Did you know that there are approximately 10 million unintended multiple super accounts, which represent around 35% of all member accounts held by funds?
While in some cases this outcome may be intended, more often than not the creation of multiple accounts is unintended and mainly occurs when employees change jobs and do not nominate the same (or any) account for their super guarantee to be paid into.
These multiple super accounts are costing Australians an extra $690 million in duplicated administration fees and $1.9 billion in insurance premiums per year, which is eroding many Australians’ hard-earned super benefits.
If you are one of these individuals with multiple super accounts, there may be benefits to rolling your accounts onto one super fund.
The benefits of consolidating funds
There are a number of benefits of rolling your accounts into one fund, including:
■ Prevent duplicated fees – having one super fund means one set of fees, potentially saving you hundreds and thousands of dollars over your lifetime.
■ Easier to manage – having all your super in one account makes it easier to manage as there is less paperwork and administration to worry about.
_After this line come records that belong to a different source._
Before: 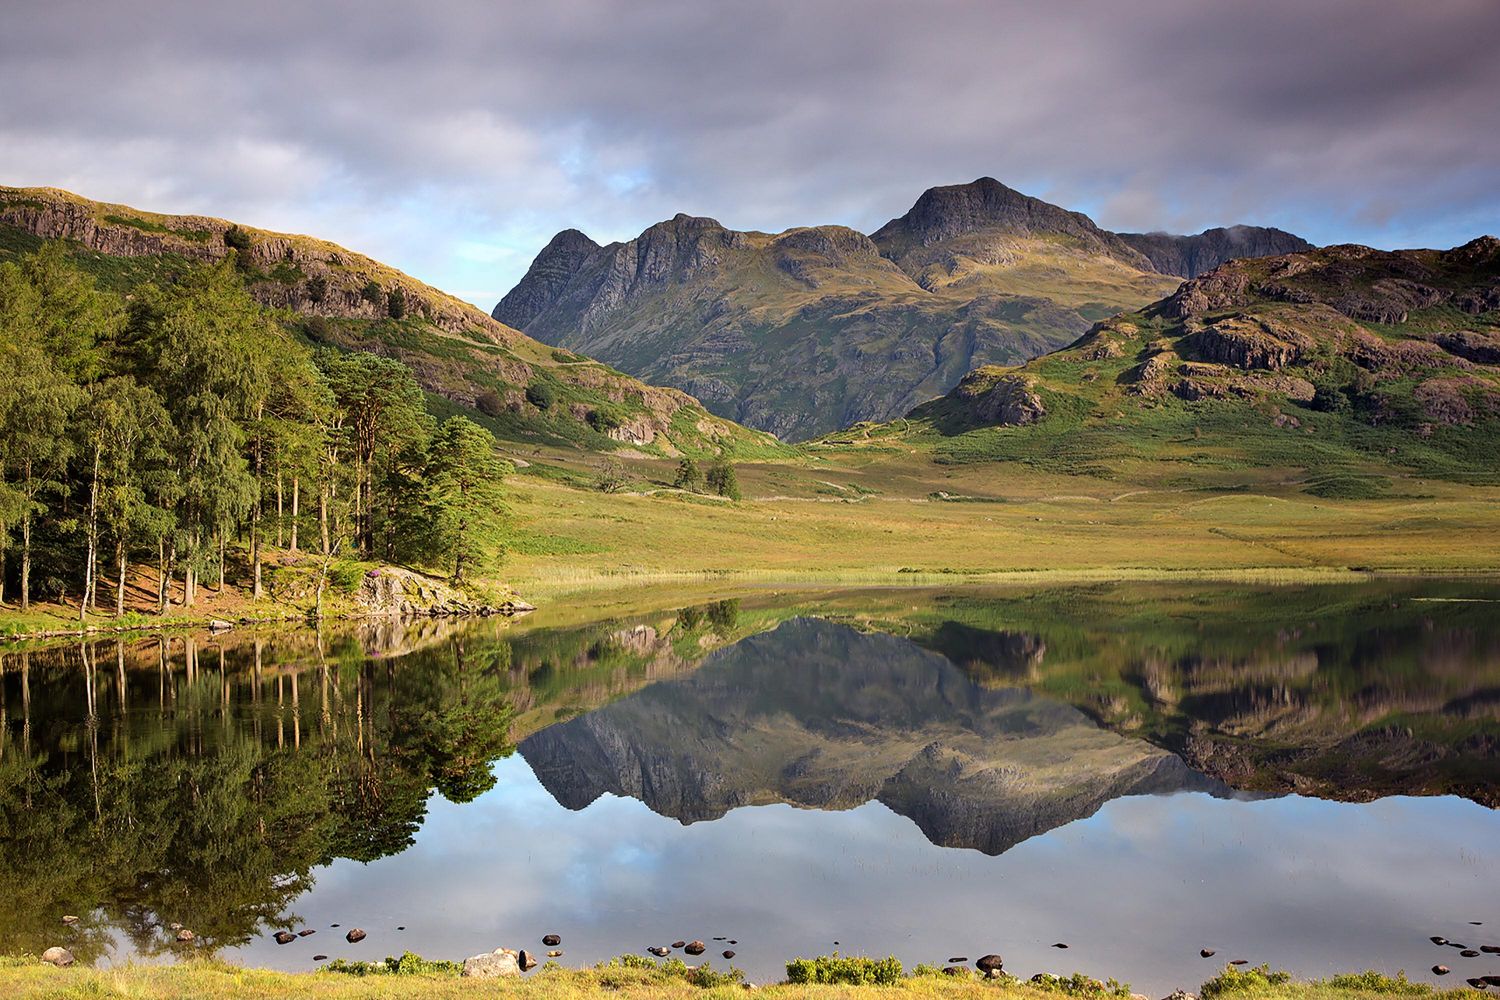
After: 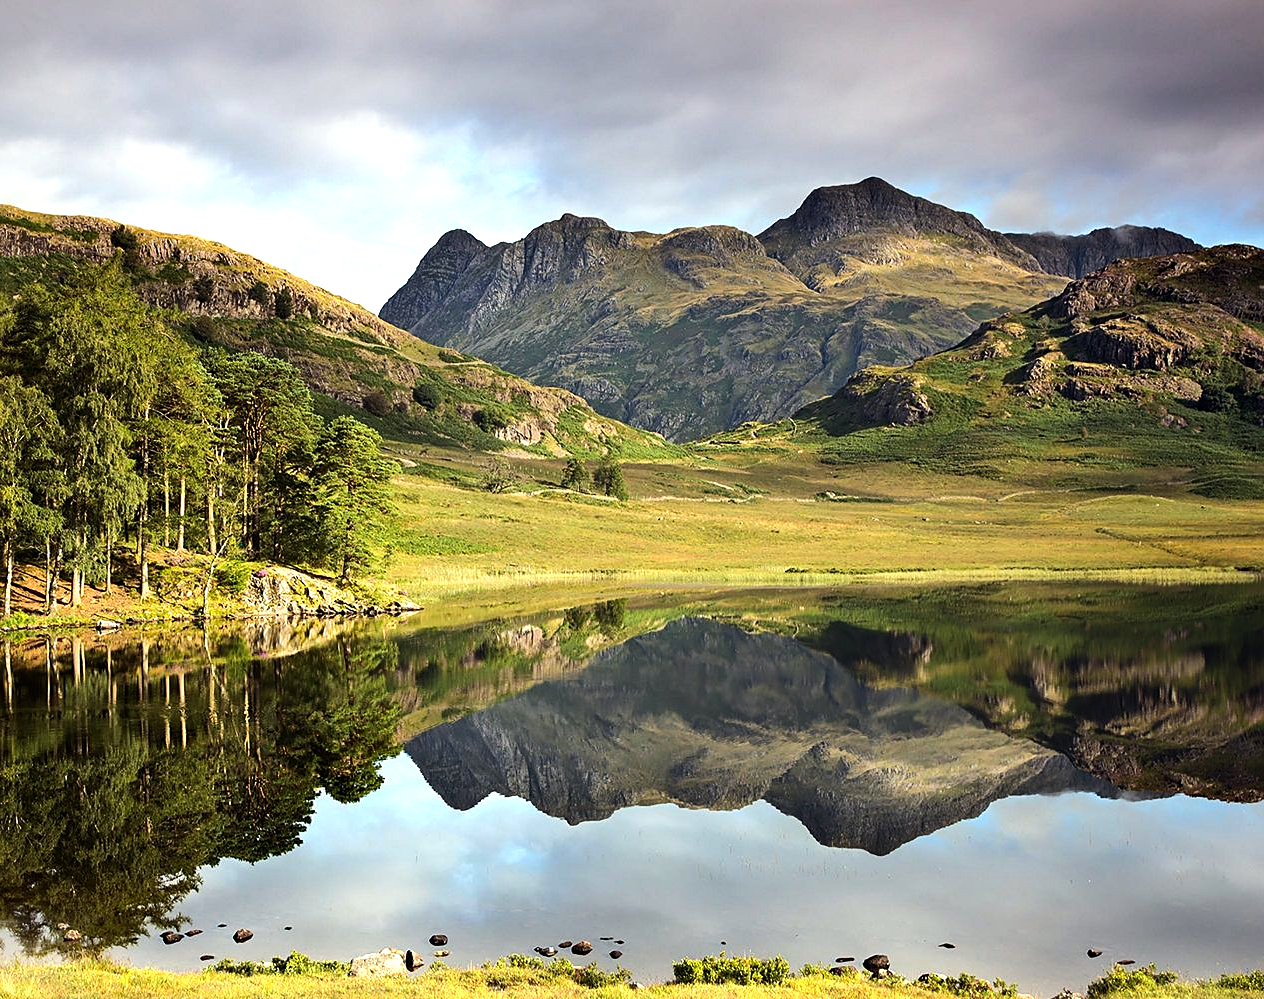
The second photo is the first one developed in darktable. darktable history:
sharpen: amount 0.2
tone equalizer: -8 EV -0.75 EV, -7 EV -0.7 EV, -6 EV -0.6 EV, -5 EV -0.4 EV, -3 EV 0.4 EV, -2 EV 0.6 EV, -1 EV 0.7 EV, +0 EV 0.75 EV, edges refinement/feathering 500, mask exposure compensation -1.57 EV, preserve details no
crop: left 7.598%, right 7.873%
color correction: highlights a* -4.28, highlights b* 6.53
■ Maximise your investment returns – once you have consolidated your funds, it will be easier to manage your investment strategy and you’ll be able to maximise the funds to invest.
Things to consider before consolidating
Before you consolidate your funds, there are a few things you should consider, including:
■ Check whether you have any insurance cover – you may hold life, total and permanent disability cover and income protection through your super funds. When changing funds, you may lose this cover or not receive the same level of cover in the new fund. Individuals with pre-existing medical conditions and those aged over 60 need to be particularly vigilant.
■ Compare your super funds – it is important to compare your super funds to check on things like fees, insurance premiums, variety of investment options available, performance data, etc before you choose a super fund that meets your needs.
■ Check if you can rollout of your current fund – it may not be possible for you to transfer your money out of your account eg, if you have a defined benefit fund.
Speak to your licensed financial advisor to help you make the right decision, particularly if you’re not sure about the adequacy of your new or existing insurance coverage.